A definite diagnosis of scurvy in this study was made when skeletons with any level of completeness displayed macroscopic diagnostic lesions in the form of bilateral and symmetrical abnormal cortical porosities < 1 mm and/or SPNBF on regions of the sphenoid bone, temporal bones, zygomatic bones, maxilla, and mandible which are associated with the muscles used for mastication (i.e., temporalis muscle, masseter, lateral and medial pterygoid muscles, genioglossus and geniohyoid muscles). Macroscopic diagnostic features of the post-cranial skeleton that were considered consist of bilateral and symmetrical SPNBF of the scapulae and ilia.

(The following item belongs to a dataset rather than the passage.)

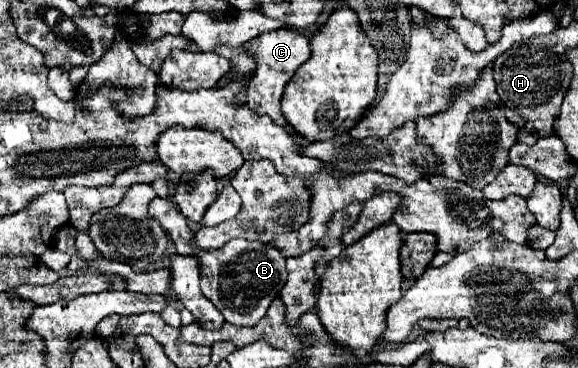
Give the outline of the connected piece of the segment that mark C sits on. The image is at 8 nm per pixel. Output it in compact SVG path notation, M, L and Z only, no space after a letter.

Radiographic findings of the long bones were taken into consideration if there were macroscopic diagnostic cranial and post-cranial alterations already present. This methodological choice is based on the premise that radiological analysis is not commonly used to diagnose scurvy in clinical cases as they rely on a blood serum test22. Moreover, expressions of scurvy may vary across individuals and not all individuals may develop radiographic signs. An absence of radiographic signs therefore does not equate to an absence of disease22. Post-mortem damage of long bone metaphyses and epiphyses is also commonly encountered with osteoarchaeological material and can prevent adequate radiological evaluation48.

The gross macroscopic examination was aided with a Leica WILD M400 photomacroscope, Heerbrugg, Switzerland; 6.3–32.0 × magnification) which was used to examine details of bone abnormalities. The radiological analysis was achieved using a FCR Velocity by Fujyfilm direct DR equipment for conventional x-rays, with the following parameters: 10–12 mAs with 54–60 keV, DFF 110 cm.